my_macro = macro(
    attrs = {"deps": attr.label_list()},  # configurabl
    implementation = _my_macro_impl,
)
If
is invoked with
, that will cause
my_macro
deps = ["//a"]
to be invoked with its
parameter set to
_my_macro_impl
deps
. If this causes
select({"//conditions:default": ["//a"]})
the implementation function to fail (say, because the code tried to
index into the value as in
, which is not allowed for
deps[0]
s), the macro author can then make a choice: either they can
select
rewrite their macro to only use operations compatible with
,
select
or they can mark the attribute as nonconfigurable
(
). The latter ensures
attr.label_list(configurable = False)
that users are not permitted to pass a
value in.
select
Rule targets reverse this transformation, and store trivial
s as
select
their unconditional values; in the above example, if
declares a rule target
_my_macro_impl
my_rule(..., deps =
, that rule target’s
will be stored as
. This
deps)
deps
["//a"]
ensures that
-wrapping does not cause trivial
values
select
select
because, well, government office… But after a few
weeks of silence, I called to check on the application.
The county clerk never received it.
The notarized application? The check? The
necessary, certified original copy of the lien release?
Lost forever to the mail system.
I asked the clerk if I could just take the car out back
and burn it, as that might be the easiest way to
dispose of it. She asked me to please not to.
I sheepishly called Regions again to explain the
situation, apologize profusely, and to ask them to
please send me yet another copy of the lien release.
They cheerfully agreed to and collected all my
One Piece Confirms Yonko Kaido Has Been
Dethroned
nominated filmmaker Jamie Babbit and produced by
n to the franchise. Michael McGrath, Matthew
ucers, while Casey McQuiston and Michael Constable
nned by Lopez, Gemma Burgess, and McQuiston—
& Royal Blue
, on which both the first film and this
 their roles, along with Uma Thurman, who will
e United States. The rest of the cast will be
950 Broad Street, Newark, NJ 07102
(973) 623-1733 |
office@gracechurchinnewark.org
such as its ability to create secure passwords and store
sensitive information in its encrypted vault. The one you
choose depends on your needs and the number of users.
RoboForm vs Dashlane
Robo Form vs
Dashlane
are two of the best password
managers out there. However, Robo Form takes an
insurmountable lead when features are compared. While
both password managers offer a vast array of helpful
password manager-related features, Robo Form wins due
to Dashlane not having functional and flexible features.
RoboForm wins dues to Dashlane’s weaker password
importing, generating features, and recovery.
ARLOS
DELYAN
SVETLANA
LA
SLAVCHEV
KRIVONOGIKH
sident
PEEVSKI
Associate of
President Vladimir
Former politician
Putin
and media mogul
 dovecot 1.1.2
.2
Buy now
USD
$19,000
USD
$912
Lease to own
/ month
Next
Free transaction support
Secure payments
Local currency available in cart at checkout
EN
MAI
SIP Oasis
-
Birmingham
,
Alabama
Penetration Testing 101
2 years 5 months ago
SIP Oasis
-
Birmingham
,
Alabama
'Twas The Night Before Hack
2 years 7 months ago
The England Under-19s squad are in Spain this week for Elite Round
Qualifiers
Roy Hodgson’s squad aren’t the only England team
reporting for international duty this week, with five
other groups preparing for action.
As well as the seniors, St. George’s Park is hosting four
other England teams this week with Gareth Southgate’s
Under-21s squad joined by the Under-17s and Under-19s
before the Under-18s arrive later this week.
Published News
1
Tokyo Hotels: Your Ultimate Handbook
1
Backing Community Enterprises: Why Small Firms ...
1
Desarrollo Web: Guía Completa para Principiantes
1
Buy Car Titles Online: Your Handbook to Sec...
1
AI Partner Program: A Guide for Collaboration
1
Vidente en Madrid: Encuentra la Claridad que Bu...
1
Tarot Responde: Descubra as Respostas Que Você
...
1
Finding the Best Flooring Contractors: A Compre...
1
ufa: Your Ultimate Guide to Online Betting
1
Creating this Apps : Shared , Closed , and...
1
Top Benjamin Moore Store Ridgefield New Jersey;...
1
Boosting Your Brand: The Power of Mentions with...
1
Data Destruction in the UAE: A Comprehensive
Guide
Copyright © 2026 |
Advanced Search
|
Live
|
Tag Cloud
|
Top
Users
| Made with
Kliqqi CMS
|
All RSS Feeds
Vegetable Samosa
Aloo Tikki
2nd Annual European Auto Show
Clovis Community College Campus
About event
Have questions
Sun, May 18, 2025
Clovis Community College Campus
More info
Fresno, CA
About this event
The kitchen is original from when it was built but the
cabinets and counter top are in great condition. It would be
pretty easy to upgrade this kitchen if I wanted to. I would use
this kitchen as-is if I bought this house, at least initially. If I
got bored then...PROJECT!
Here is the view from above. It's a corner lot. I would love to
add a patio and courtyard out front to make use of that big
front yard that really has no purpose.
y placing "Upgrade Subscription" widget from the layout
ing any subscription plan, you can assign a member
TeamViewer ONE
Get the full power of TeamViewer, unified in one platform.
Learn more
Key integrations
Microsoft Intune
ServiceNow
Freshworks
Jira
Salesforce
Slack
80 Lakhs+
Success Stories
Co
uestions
+---+
**EXERCISE AIM**
List every line in the listing above that contains the word "because". Only lines where it appears with the same capitalization count.

**PROBLEM SOLUTION**
the implementation function to fail (say, because the code tried to
because, well, government office… But after a few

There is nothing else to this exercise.